The ladies in there traditional costumes. We are told that Peruvian ladies hats are distinctive to each area.

Babies are carried on the backs in a sling.

After being shown different wools from llamas or alpacas and how dirty they are because these animals don't shower,  the leader shows us that they use a root as soap. She grates some of it into a bowl.

It makes bubbles easily and the wool comes out like snow. It also has a nice smell.

The red die comes from the cochineal, a scale insect living on the prickly pear cactus.

If you want to know more about it click here.









The leader just scraped a few off the cactus and squashed them in her palm.


They also use it as lipstick.

















Then she explains the weaving process.


Since we like what we see and the quality, we make a purchase.

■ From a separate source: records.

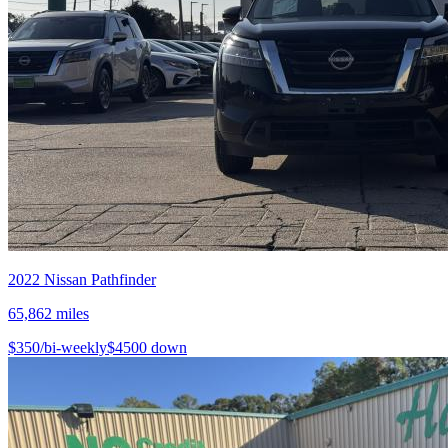
2022
Nissan
Pathfinder
65,862
miles
$
350
/bi-weekly
$
4500
down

Right outside the weavers are other vendors. This lady is selling crochet finger puppets as many do in all the areas we are visiting. She has made them herself. I buy a condor.
From there we walk to see some old Inca ruins.



Of course the Spanish have reached this place and built on top of it.


This is the church. No pictures allowed inside. All the walls and the ceiling are painted with pictures and statues of saints in masses. I can't say that it was pretty.

Trying to capture the moment from the bus window. I think the shepherd(ess) was washing in the stream.

We stop to see the circular terraces of Moray. Large, natural depressions in the landscape that the Inca sculpted into terraces hundreds of years ago to serve as an experimental station for the development of different strains of crops.









The saltpans in the colonial village of Maras, developed by the Inca and still in use today.















We have lunch at a restaurant in a hotel quite remote. It has a lovely garden with roses. We are outside under umbrellas. The food was very nice but the chairs were the most uncomfortable ones I have EVER sat on.


After lunch we tour the massive ruins at Ollantaytambo, both a temple and a fortress, where work mysteriously halted centuries ago.

The streets are laid out in a very orderly fashion and very sophisticated with drainage etc.


Fernando takes us into one household to show us how the people live today.

Guinea pigs running around in the kitchens/living places in many families. Just like chickens and dogs seem to run around loose. A boy was feeding these. 

There were other items hanging on the walls and on display. Some I found quite gloomy and macabre like sculls of ancestors and didn't feel like taking a picture.
A market in front of the ruins' entrance.


The mountain opposite with carvings and storehouses built.

A close-up of the above. Can you see the face?

We climb up the ruins. MANY uneven steps. I huff and puff but am so happy I did it. Fernando points out the incredible Inca work. They had no iron tools, no wheels for transportation, but still there is amazing workmanship. The stones fit perfectly. This is granite just chiseled with harder stones. No mortar in-between these. Most of the stones are huge, many weighing several tons.


On the top the huge pink granite stones of the temple, transported from a quarry across the valley.



You have to be impressed. 










 

The view from the top. 












Dinner is in the restaurant of our hotel. This time I have the Andean trout. Very nice.